One thing that slips most peoples minds on site is health and safety. We are all guilty of that ‘it won’t happen to me’ attitude. So, what happens when it does?
There have been big improvements over recent years in reducing the number and rate of injuries to construction workers. Despite this, construction remains a high-risk industry and accounts for a high percentage of fatal and major injuries.
These are the 5 main safety points that self-builders need to be aware during their project.
“A clean and tidy site is a safe site”
Make sure you have an allowance at every couple of phases for a skip. Highlight to all your tradesmen to get rid of any rubbish and leave the site clean and tidy at the end of the day. All sites need to have clean welfare facilities also. Somewhere warm, dry and clean to sit and have a tea break, clean toilets and running water to wash hands.
Falls from height, or falling objects are the biggest cause of fatal and serious injuries on site.
Ensure scaffolding is in place and security netting if required. Be aware in wet weather of slippy surfaces when walking on scaffolding boards. Throw waste down a chute to avoid hitting anyone.
Injuries can also occur from heavy objects not being lifted correctly. Use mechanical means where possible, avoid awkward movements and ask for help where necessary.

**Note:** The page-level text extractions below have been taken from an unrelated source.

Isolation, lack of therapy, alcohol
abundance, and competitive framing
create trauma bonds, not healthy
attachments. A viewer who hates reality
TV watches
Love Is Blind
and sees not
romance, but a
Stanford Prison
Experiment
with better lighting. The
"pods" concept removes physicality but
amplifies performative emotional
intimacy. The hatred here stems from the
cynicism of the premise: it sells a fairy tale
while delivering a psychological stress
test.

Moving machinery is another high risk to workers on site. Best practice is to create a designated walkway for pedestrians and tradesmen. Avoid especially going near any moving machinery when it is reversing or working on a slope.
Ensuring you wear all the relevant PPE on site will ensure your safety. A hard hat and hi-vis will make sure you are seen by operators in moving machinery or using dangerous equipment. Steel toe capped boots and gloves must be worn where required.
This checklist highlights some of the hazards most commonly experienced on a building site. Having a first aid kit on site at all times and noting your closest hospital will also be valuable.
Remember, if a person working under your control and direction is treated as self-employed for tax and national insurance purposes, they may nevertheless be your employee for health and safety purposes. Whether employed or self-employed, you need to take action to protect people under your control.